I swallowed. “I want to go. But…” The words snagged. It wasn’t fear—at least, not the kind I could name. I wasn’t scared of what I’d see. I was scared of how I’d react to it.
“You don’t want to watch me with someone else,” he said. Not a question.
I turned toward the window, the city lights smearing gold across the glass. “That’s none of my business. You don’t owe me anything,” I muttered.
“No,” Luka said softly. “But it bothers you anyway.” He tightened his grip on the wheel. “Since we’re being honest…I don’t want to see you get fucked by another man.” He didn’t look at me, but his jaw flexed as he braked for a red light, veins rising along his forearm. “That shithole boss of yours today. Touching you.” His lips drew thin. “I saw red. I wanted to break his fucking hand.”
I let the words ricochet around in the dark, letting myself taste the dangerous, guilty pleasure in them. “Richard is harmless,” I said, but it didn’t sound convincing, even to me.

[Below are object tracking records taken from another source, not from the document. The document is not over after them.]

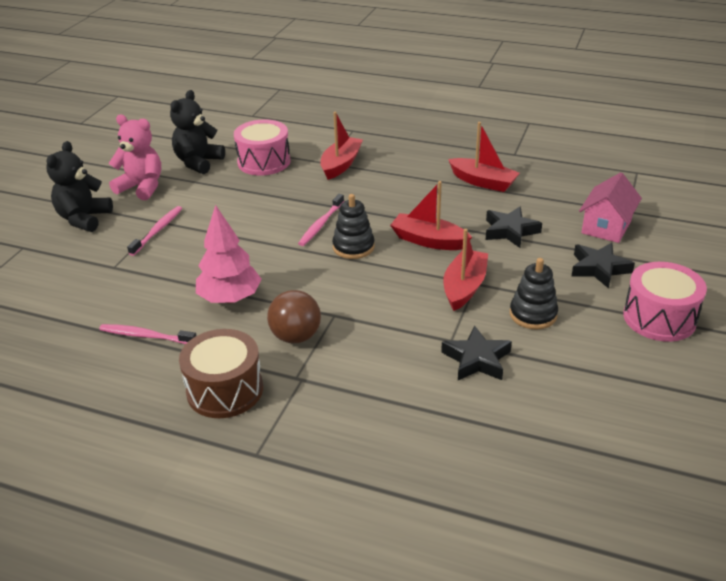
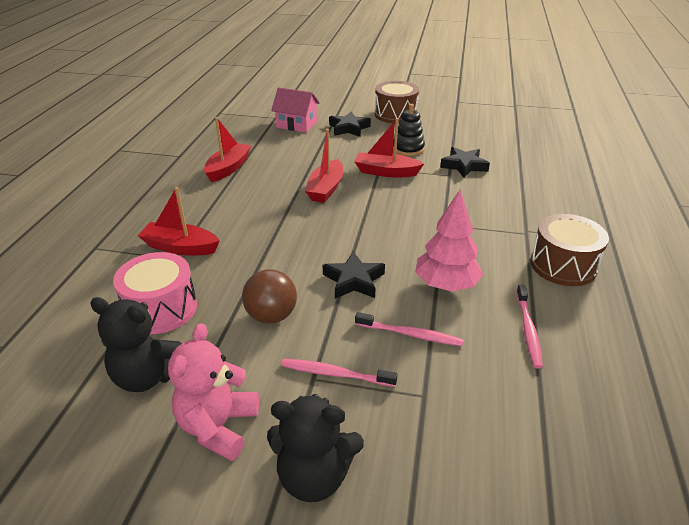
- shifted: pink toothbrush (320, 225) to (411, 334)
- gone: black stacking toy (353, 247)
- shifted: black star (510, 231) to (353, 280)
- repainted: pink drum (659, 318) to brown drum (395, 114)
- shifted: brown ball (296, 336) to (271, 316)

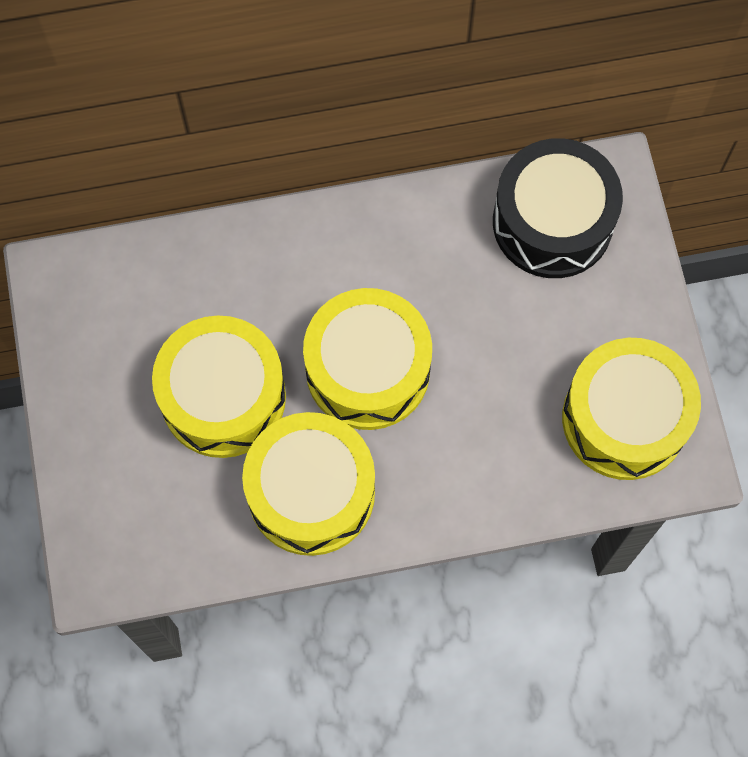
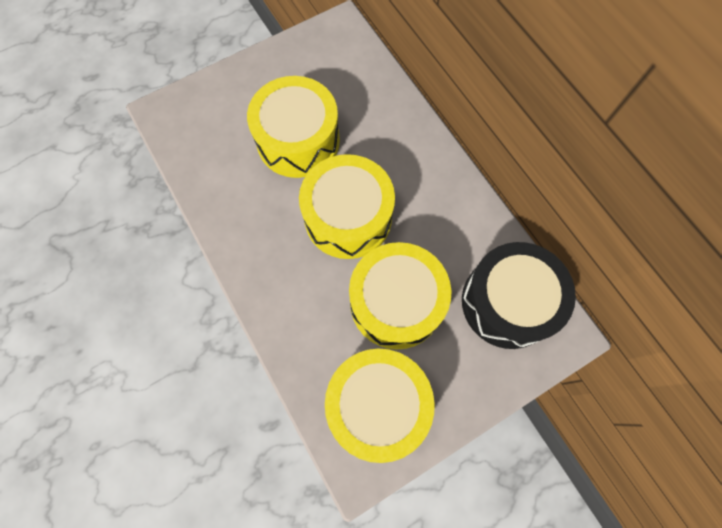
- shifted: yellow drum (311, 492) to (396, 303)

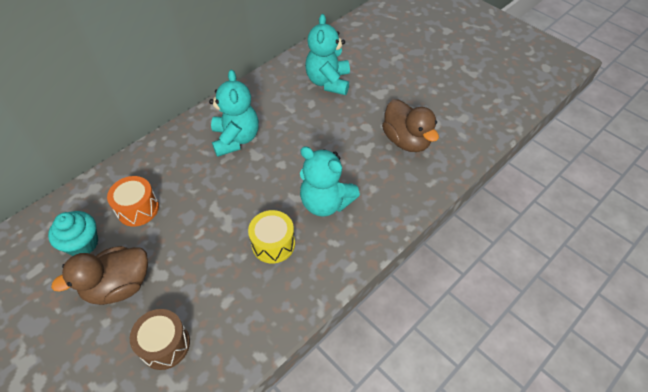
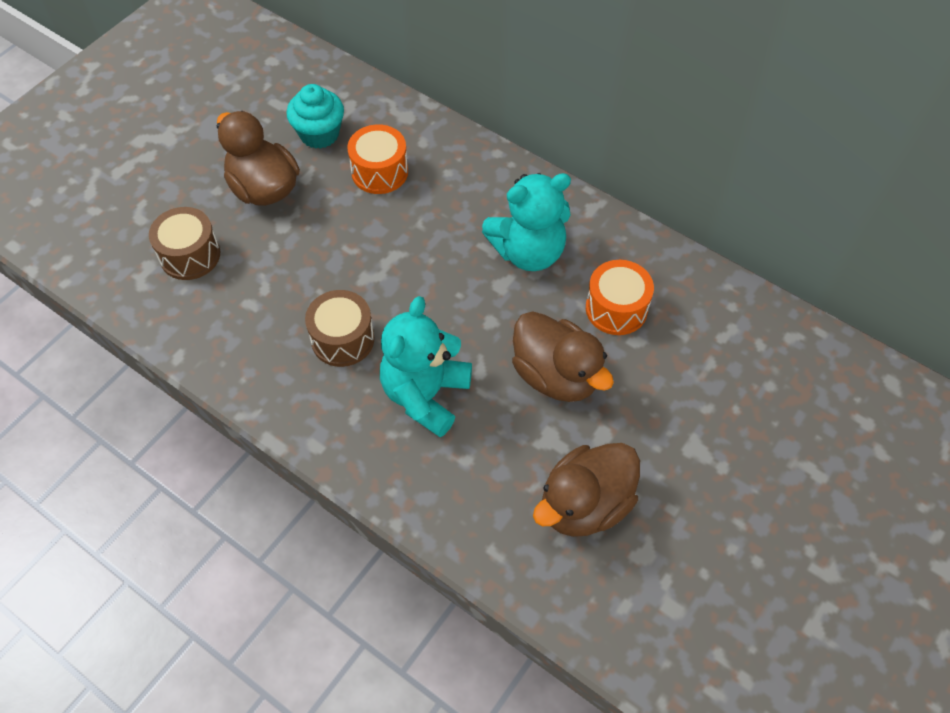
- gone: turquoise teddy bear (328, 82)
- repainted: yellow drum (273, 244) to brown drum (342, 339)
- new: orange drum (616, 308)
- new: brown duck (556, 375)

Luka cut his eyes to the mirror, then back to the road. “No. He’s not.” He exhaled, the sound rough. “But that’s not the point. The point is…if you want to go to the club, I’ll take you. Tomorrow.” Another pause. “But you’ll be mine for the night. No questions. No testing me just to see if I’ll hold you down.”
He slowed at an intersection, eyes fixed ahead. Every line of his body was coiled, as if he were holding himself back from something—maybe from me, maybe from whatever violence edged his voice.
“I don’t know what you’ve seen in films or read in books,” Luka said. “But this isn’t a sweet little club with safeguards. Those exist too, but this isn’t that sort of place. No safe words. No color systems. It’s dark. Expression without limits. You’ll see things you can’t unsee.”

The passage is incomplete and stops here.